Segment Start: Extracted material
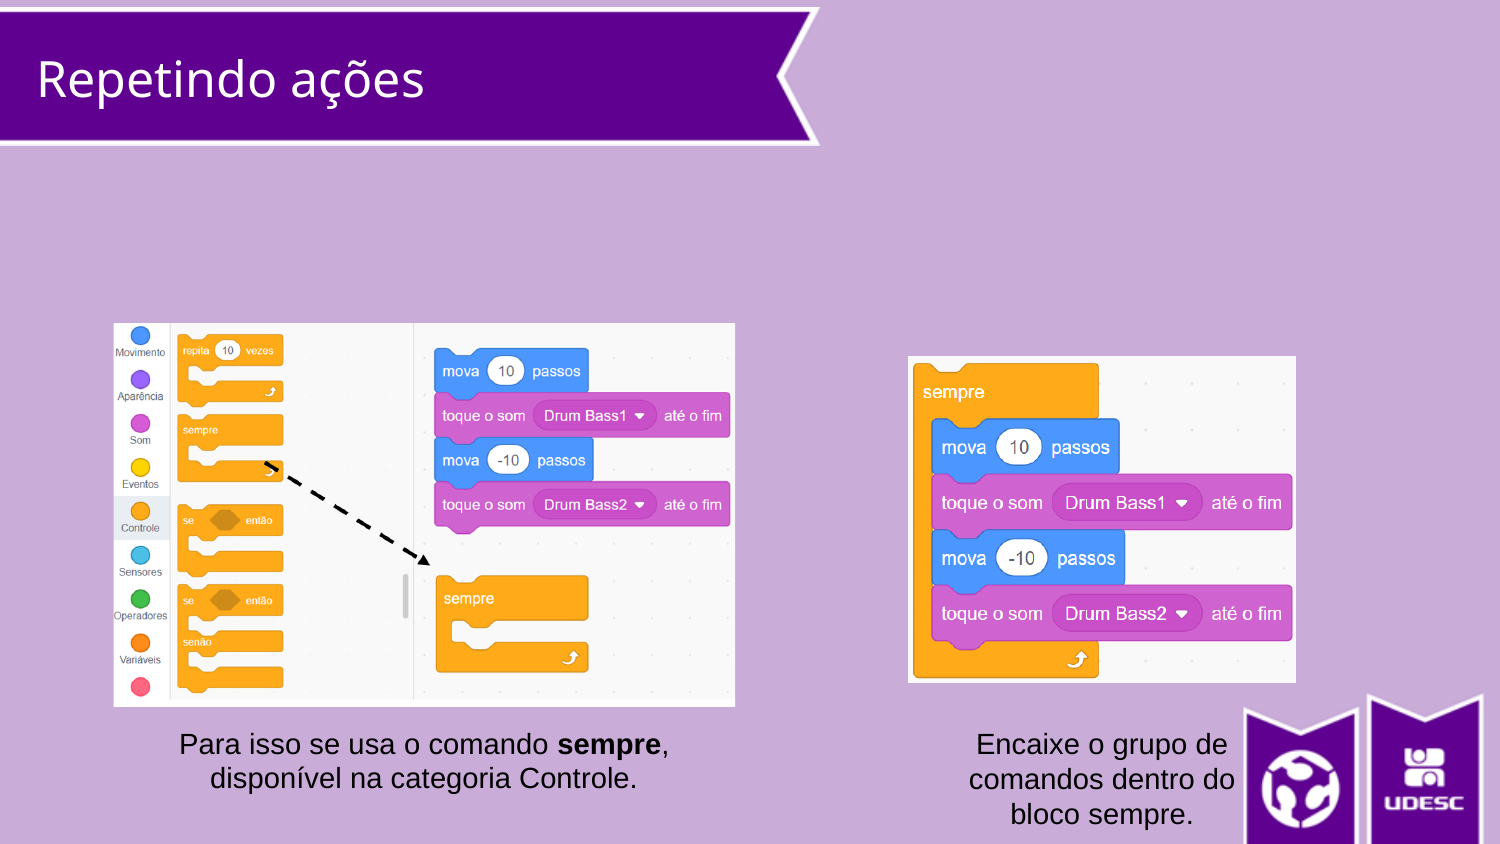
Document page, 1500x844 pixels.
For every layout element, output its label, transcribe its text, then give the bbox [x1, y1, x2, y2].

picture [0, 0, 1500, 844]
text_box Para isso se usa o comando sempre, disponível na categoria Controle. [113, 725, 736, 803]
text_box Encaixe o grupo de comandos dentro do bloco sempre. [934, 718, 1271, 838]
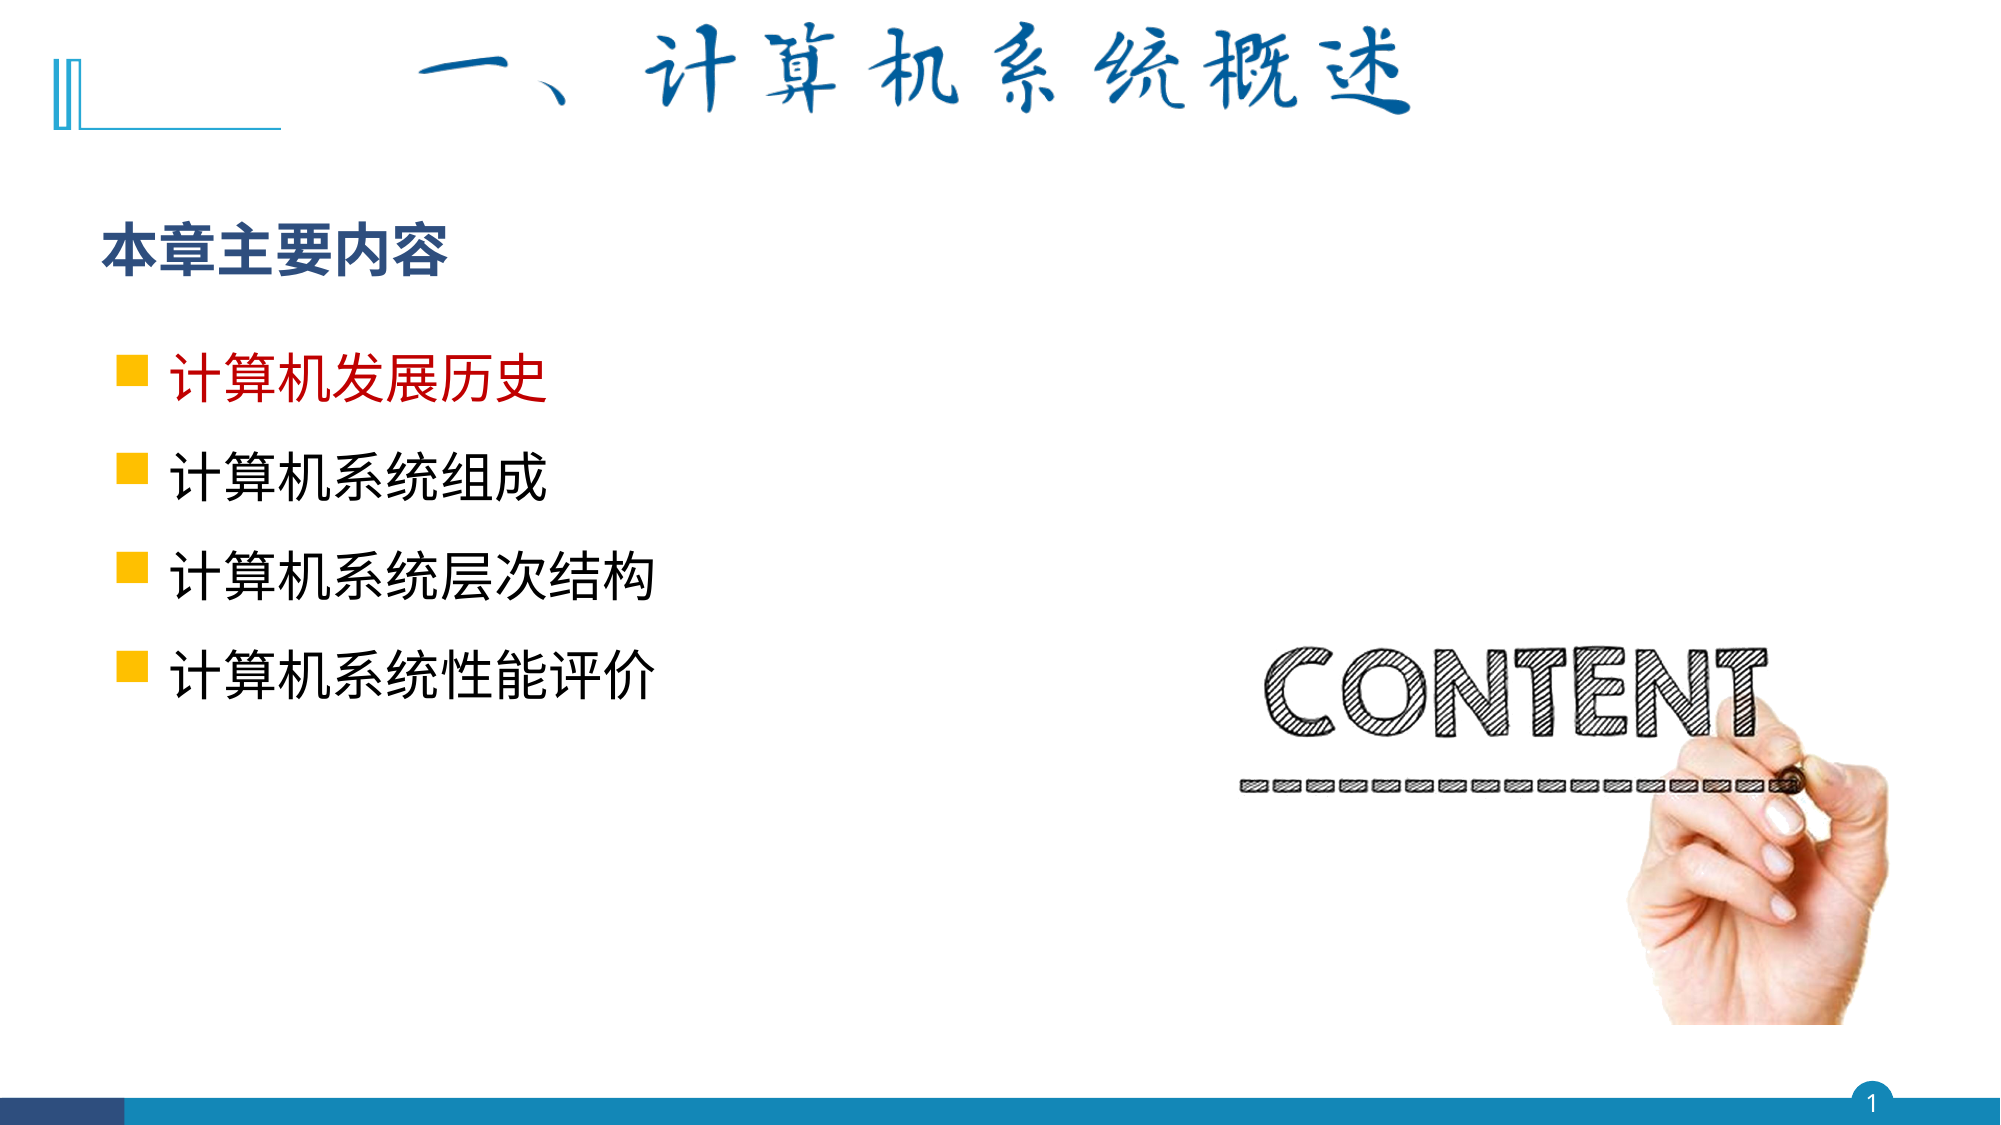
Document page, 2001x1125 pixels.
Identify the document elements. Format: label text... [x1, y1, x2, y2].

picture [348, 0, 1492, 137]
title 本章主要内容 [85, 201, 1811, 303]
list 计算机发展历史 计算机系统组成 计算机系统层次结构 计算机系统性能评价 [97, 324, 1823, 1125]
picture [1183, 520, 1939, 1025]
Segment End: Extracted material
→ **The task**
Scan the data for the string "page" and copy each line in which it occurs.

→ **The completed task**
Document page, 1500x844 pixels.
Document page, 2001x1125 pixels.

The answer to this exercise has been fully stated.